**What the exercise asks**
Spot each line in the data below containing "display" and copy it.

#### Task input

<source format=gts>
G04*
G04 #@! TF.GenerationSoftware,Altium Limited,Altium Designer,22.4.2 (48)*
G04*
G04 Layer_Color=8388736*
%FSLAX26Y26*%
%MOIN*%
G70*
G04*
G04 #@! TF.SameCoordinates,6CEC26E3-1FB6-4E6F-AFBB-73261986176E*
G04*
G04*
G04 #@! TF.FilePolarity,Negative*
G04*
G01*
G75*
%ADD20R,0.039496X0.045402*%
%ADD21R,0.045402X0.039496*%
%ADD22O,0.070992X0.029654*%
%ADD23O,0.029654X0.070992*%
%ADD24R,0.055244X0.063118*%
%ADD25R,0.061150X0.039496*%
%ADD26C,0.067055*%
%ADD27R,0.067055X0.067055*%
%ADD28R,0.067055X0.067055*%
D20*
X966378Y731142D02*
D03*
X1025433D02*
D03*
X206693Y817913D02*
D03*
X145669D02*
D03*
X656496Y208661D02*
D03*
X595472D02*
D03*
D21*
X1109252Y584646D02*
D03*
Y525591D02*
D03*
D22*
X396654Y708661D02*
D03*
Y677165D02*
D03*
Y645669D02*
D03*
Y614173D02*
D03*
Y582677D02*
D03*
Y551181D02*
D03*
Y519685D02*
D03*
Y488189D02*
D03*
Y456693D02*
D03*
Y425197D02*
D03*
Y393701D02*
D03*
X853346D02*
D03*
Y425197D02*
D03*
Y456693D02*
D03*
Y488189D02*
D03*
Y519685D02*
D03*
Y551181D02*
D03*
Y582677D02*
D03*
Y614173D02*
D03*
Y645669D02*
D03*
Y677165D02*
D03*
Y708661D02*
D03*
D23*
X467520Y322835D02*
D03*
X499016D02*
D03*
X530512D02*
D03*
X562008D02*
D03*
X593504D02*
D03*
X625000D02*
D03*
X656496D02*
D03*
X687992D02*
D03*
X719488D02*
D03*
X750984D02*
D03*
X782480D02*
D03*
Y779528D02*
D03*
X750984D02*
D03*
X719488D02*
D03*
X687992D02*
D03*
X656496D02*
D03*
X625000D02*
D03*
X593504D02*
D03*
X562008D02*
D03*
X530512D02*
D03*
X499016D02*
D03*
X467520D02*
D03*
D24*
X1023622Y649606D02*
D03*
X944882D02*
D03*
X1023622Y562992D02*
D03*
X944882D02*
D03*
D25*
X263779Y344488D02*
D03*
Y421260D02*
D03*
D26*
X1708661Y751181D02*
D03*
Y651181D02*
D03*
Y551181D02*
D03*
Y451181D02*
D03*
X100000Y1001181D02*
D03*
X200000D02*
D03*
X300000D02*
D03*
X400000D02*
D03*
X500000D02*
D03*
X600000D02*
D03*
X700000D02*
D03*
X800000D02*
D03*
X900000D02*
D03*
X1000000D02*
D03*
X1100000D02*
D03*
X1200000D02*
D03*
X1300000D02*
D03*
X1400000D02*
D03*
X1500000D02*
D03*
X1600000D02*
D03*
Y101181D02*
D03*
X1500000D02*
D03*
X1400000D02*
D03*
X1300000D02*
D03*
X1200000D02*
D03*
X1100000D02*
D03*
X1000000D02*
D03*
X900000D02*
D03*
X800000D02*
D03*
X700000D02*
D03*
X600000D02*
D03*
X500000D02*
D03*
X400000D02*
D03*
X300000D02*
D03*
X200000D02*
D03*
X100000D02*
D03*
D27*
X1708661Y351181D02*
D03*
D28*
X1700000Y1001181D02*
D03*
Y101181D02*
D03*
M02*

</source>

########
#### Task input

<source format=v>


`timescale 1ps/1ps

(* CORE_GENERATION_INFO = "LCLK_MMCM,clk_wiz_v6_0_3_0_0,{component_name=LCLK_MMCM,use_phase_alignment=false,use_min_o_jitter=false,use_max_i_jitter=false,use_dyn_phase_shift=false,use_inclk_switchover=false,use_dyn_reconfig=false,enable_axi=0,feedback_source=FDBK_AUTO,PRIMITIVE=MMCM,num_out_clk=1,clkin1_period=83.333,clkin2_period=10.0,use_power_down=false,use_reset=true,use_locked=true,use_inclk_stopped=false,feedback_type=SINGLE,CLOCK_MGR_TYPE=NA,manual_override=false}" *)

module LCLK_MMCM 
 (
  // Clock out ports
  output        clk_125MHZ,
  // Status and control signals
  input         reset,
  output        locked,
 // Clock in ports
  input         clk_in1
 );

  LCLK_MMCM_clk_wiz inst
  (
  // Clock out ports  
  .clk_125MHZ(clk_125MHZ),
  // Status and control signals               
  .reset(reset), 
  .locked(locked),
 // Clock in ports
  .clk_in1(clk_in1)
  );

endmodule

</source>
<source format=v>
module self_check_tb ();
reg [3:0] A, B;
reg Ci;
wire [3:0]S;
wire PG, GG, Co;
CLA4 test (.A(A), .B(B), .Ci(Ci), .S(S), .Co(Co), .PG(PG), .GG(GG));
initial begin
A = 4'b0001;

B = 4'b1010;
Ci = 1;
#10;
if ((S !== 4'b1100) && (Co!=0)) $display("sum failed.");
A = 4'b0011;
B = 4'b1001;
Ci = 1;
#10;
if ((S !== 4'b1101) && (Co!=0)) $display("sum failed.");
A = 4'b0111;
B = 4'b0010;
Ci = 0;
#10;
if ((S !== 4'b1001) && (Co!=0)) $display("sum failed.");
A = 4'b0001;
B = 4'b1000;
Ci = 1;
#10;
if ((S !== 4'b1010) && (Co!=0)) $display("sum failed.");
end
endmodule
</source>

########

**Output for this exercise**
if ((S !== 4'b1100) && (Co!=0)) $display("sum failed.");
if ((S !== 4'b1101) && (Co!=0)) $display("sum failed.");
if ((S !== 4'b1001) && (Co!=0)) $display("sum failed.");
if ((S !== 4'b1010) && (Co!=0)) $display("sum failed.");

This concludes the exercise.